**What you will do:** Format the lines of the listing below as a JSON list of strings, one string per line, omitting blank lines: begin at the line that contains "Output format: photo, then" and stop after the line that contains "-0.060478, 0.988535, 0.185892]]". Leave the pictures out of the list.

**Records to process:**
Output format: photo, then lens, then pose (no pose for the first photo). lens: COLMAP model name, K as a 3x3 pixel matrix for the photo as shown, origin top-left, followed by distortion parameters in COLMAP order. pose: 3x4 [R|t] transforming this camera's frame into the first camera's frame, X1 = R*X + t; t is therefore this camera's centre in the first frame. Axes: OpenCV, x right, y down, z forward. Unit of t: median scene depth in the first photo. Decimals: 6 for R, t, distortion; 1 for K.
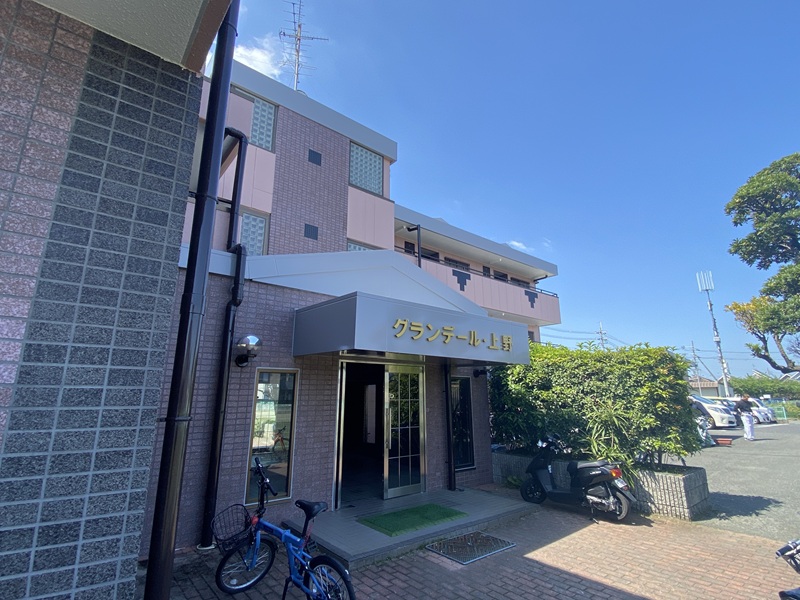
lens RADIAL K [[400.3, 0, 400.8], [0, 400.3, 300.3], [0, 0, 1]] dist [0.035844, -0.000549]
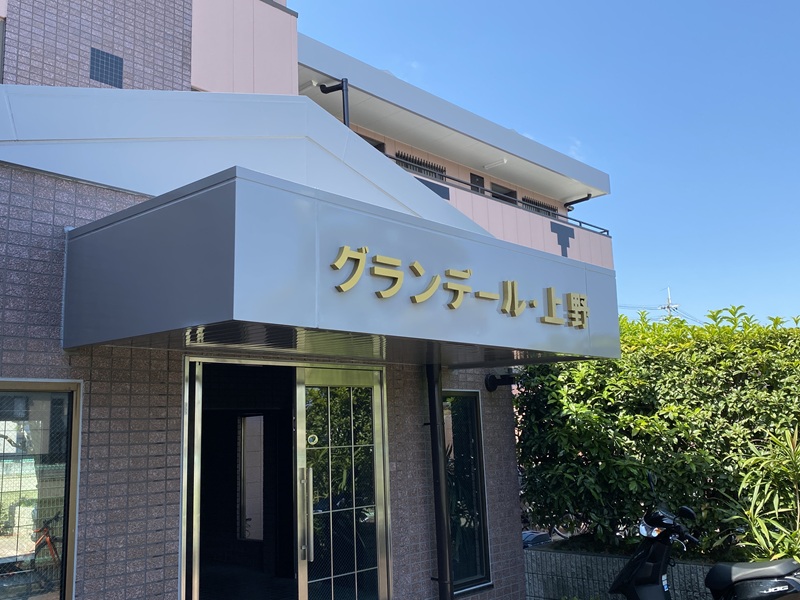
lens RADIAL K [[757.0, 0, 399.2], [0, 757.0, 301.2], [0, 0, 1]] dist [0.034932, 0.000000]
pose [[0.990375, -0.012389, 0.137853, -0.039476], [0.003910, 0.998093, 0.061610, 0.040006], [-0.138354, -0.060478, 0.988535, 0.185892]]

==

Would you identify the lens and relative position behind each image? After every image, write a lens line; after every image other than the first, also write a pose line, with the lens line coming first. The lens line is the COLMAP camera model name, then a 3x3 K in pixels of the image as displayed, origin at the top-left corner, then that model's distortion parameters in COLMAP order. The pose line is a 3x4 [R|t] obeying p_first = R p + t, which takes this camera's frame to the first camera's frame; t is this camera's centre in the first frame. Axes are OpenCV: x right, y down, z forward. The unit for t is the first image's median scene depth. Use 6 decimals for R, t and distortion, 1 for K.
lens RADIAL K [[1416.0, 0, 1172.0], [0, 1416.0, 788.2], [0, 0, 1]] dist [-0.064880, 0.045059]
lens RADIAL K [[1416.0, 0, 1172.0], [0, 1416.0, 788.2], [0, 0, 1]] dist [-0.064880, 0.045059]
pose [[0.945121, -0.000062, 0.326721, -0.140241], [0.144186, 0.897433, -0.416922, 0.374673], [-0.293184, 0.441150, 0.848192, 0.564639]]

**Exercise output:**
[
  "Output format: photo, then lens, then pose (no pose for the first photo). lens: COLMAP model name, K as a 3x3 pixel matrix for the photo as shown, origin top-left, followed by distortion parameters in COLMAP order. pose: 3x4 [R|t] transforming this camera's frame into the first camera's frame, X1 = R*X + t; t is therefore this camera's centre in the first frame. Axes: OpenCV, x right, y down, z forward. Unit of t: median scene depth in the first photo. Decimals: 6 for R, t, distortion; 1 for K.",
  "lens RADIAL K [[400.3, 0, 400.8], [0, 400.3, 300.3], [0, 0, 1]] dist [0.035844, -0.000549]",
  "lens RADIAL K [[757.0, 0, 399.2], [0, 757.0, 301.2], [0, 0, 1]] dist [0.034932, 0.000000]",
  "pose [[0.990375, -0.012389, 0.137853, -0.039476], [0.003910, 0.998093, 0.061610, 0.040006], [-0.138354, -0.060478, 0.988535, 0.185892]]"
]